Co innego jest przegrać po walce, a co innego zostać wykluczonym. Tego uczucia nie da się opisać. Jestem potwornie zawiedziony, choć nie wiem czy to odpowiednie słowo. Nie potrafię po prostu tego wyrazić - przyznał lekkoatleta.
Bolt stał się ofiarą wprowadzonego przez IAAF przepisu, dyskwalifikującego każdego zawodnika za popełnienie falstartu. W finale w Daegu Jamajczyk wyraźnie wybiegł z bloków przed strzałem startera.
Otworzyła się wtedy droga do złota dla pozostałych siedmiu sprinterów. Wykorzystał ją inny Jamajczyk Yohan Blake, który zdecydowanie pokonał rywali. Pod niesprzyjający wiatr 1,4 m/s uzyskał czas 9,92 i wyprzedził o 0,16 s Amerykanina Waltera Dixa oraz o 0,17 s reprezentanta Saint Kitts i Nevis Kima Collinsa.

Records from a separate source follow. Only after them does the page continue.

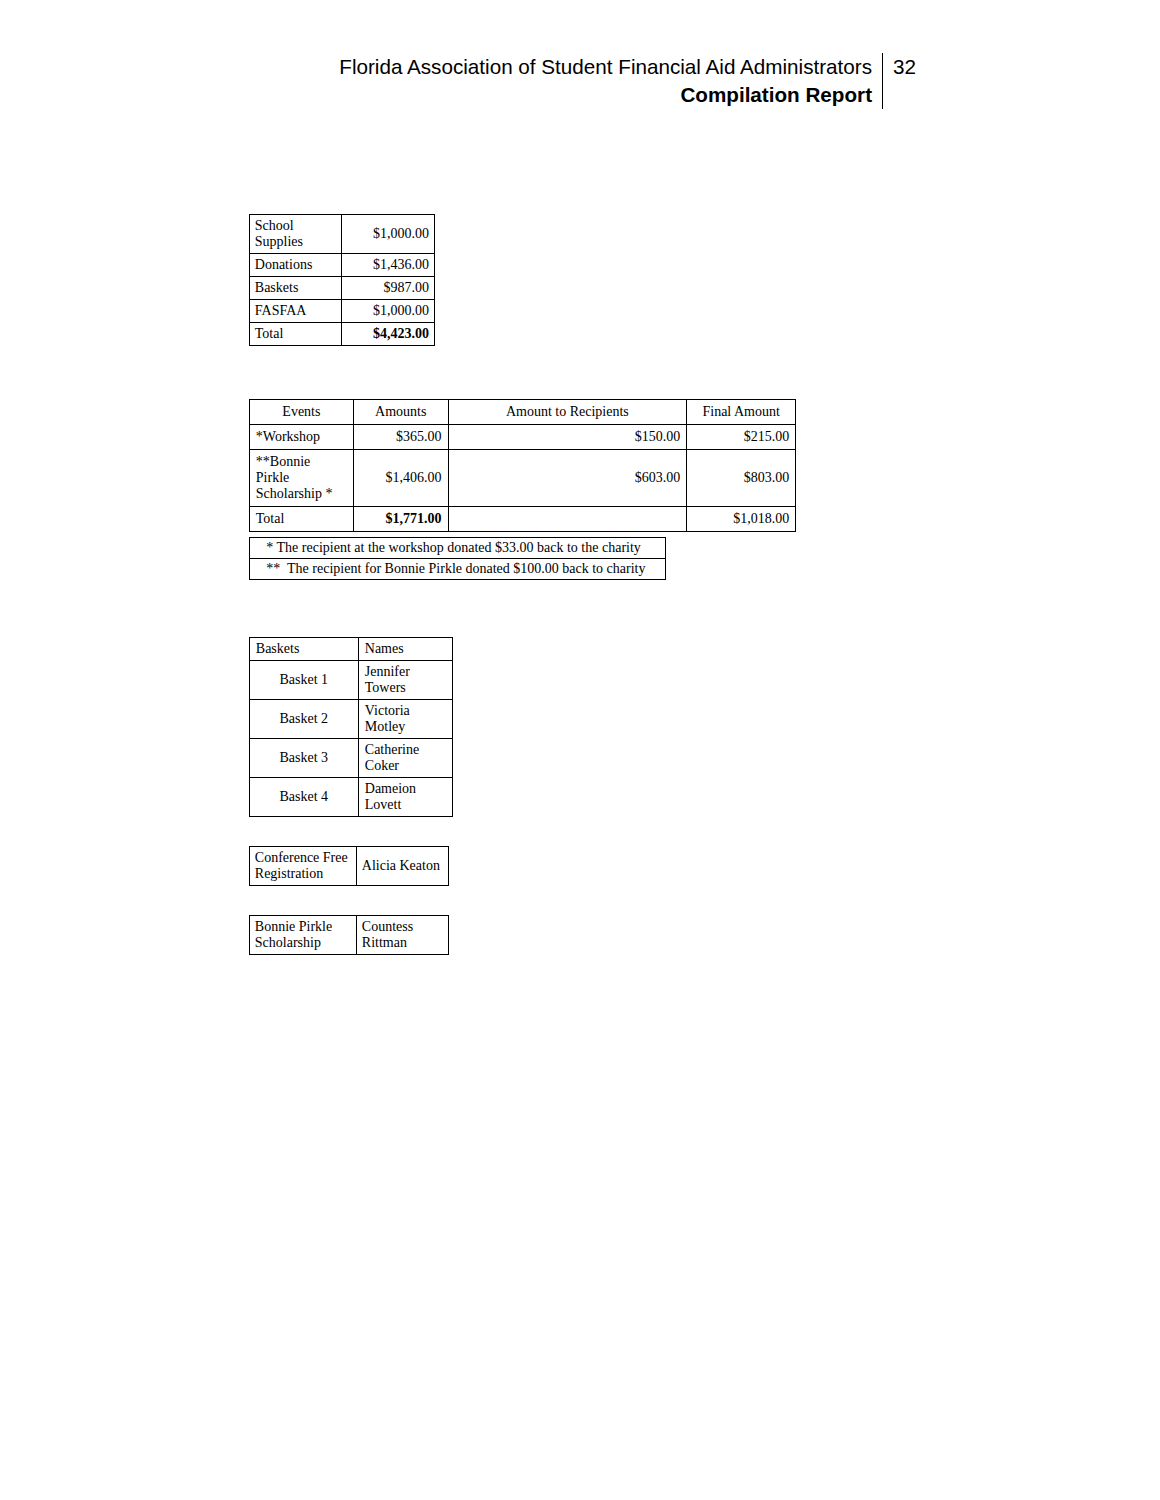Florida Association of Student Financial Aid Administrators
Compilation Report
32
| School Supplies | $1,000.00 |
| Donations | $1,436.00 |
| Baskets | $987.00 |
| FASFAA | $1,000.00 |
| Total | $4,423.00 |
| Events | Amounts | Amount to Recipients | Final Amount |
| *Workshop | $365.00 | $150.00 | $215.00 |
| **Bonnie Pirkle Scholarship * | $1,406.00 | $603.00 | $803.00 |
| Total | $1,771.00 | | $1,018.00 |
| * The recipient at the workshop donated $33.00 back to the charity |
| ** The recipient for Bonnie Pirkle donated $100.00 back to charity |
| Baskets | Names |
| Basket 1 | Jennifer Towers |
| Basket 2 | Victoria Motley |
| Basket 3 | Catherine Coker |
| Basket 4 | Dameion Lovett |
| Conference Free Registration | Alicia Keaton |
| Bonnie Pirkle Scholarship | Countess Rittman |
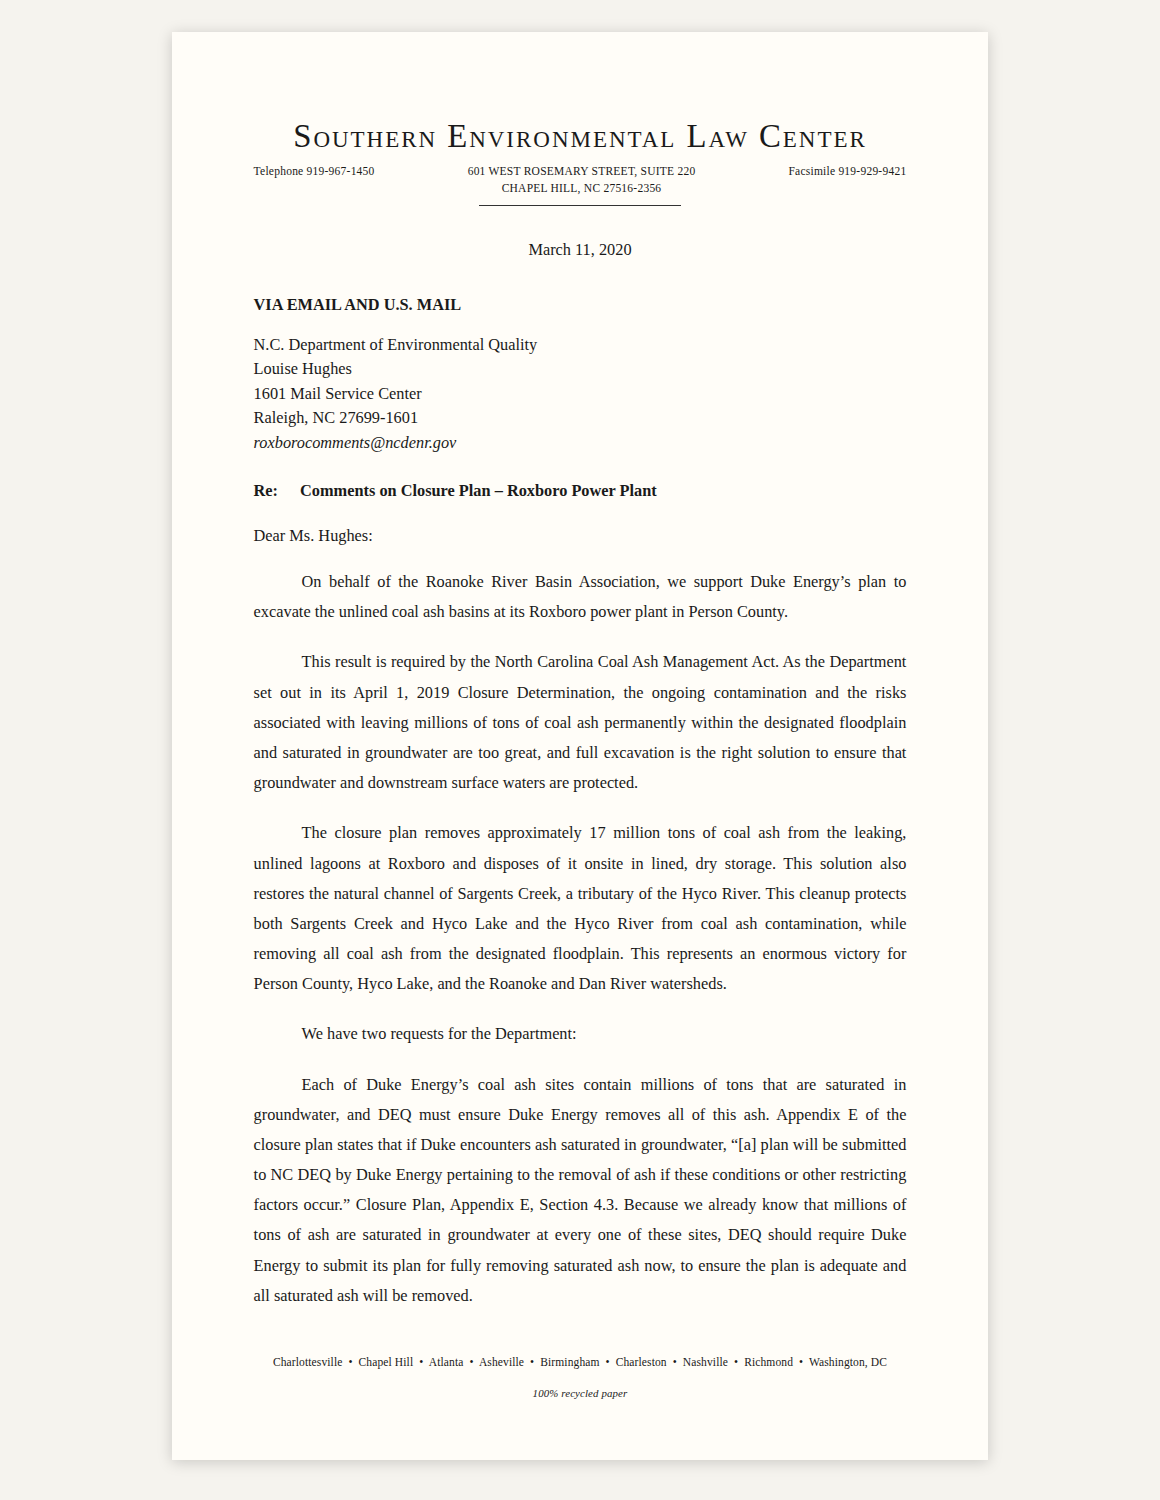Southern Environmental Law Center
Telephone 919-967-1450
601 WEST ROSEMARY STREET, SUITE 220
CHAPEL HILL, NC 27516-2356
Facsimile 919-929-9421
March 11, 2020
VIA EMAIL AND U.S. MAIL
N.C. Department of Environmental Quality
Louise Hughes
1601 Mail Service Center
Raleigh, NC 27699-1601
roxborocomments@ncdenr.gov
Re: Comments on Closure Plan – Roxboro Power Plant
Dear Ms. Hughes:
On behalf of the Roanoke River Basin Association, we support Duke Energy’s plan to excavate the unlined coal ash basins at its Roxboro power plant in Person County.
This result is required by the North Carolina Coal Ash Management Act. As the Department set out in its April 1, 2019 Closure Determination, the ongoing contamination and the risks associated with leaving millions of tons of coal ash permanently within the designated floodplain and saturated in groundwater are too great, and full excavation is the right solution to ensure that groundwater and downstream surface waters are protected.
The closure plan removes approximately 17 million tons of coal ash from the leaking, unlined lagoons at Roxboro and disposes of it onsite in lined, dry storage. This solution also restores the natural channel of Sargents Creek, a tributary of the Hyco River. This cleanup protects both Sargents Creek and Hyco Lake and the Hyco River from coal ash contamination, while removing all coal ash from the designated floodplain. This represents an enormous victory for Person County, Hyco Lake, and the Roanoke and Dan River watersheds.
We have two requests for the Department:
Each of Duke Energy’s coal ash sites contain millions of tons that are saturated in groundwater, and DEQ must ensure Duke Energy removes all of this ash. Appendix E of the closure plan states that if Duke encounters ash saturated in groundwater, “[a] plan will be submitted to NC DEQ by Duke Energy pertaining to the removal of ash if these conditions or other restricting factors occur.” Closure Plan, Appendix E, Section 4.3. Because we already know that millions of tons of ash are saturated in groundwater at every one of these sites, DEQ should require Duke Energy to submit its plan for fully removing saturated ash now, to ensure the plan is adequate and all saturated ash will be removed.
Charlottesville • Chapel Hill • Atlanta • Asheville • Birmingham • Charleston • Nashville • Richmond • Washington, DC
100% recycled paper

Po pierwsze chciałbym pogratulować Yohanowi. Cieszę się, że złoto zostało w rękach Jamajczyka - dodał Bolt.
Tuż po wykluczeniu nie chciał rozmawiać z dziennikarzami. Szybko zabrał rzeczy, poszedł do autobusu, i zaszył się w swoim apartamencie. Nie chciał rozmawiać nawet ze swoim menedżerem Rickym Simmsem.
Dopiero w poniedziałek Bolt zgodził się porozmawiać, ale tylko z Simmsem, który później wydał oficjalne oświadczenie w jego imieniu.
Jestem znakomicie przygotowany, dlatego nie odpuszczę biegu na 200 m. Bardzo ciężko pracowałem na to, by przyjechać do Daegu w optymalnej dyspozycji. Wszystko wyglądało znakomicie, tylko ten start... - stwierdził rekordzista świata (9,58 w MŚ Berlin 2009). Ale koniec z tym! To już przeszłość i nie chcę do tego wracać. Temat jest dla mnie zamknięty - podkreślił.
Jamajczyk wystąpi w Daegu jeszcze w biegu na 200 m i sztafecie 4x100. W obu przypadkach będzie bronił tytułów wywalczonych dwa lata temu.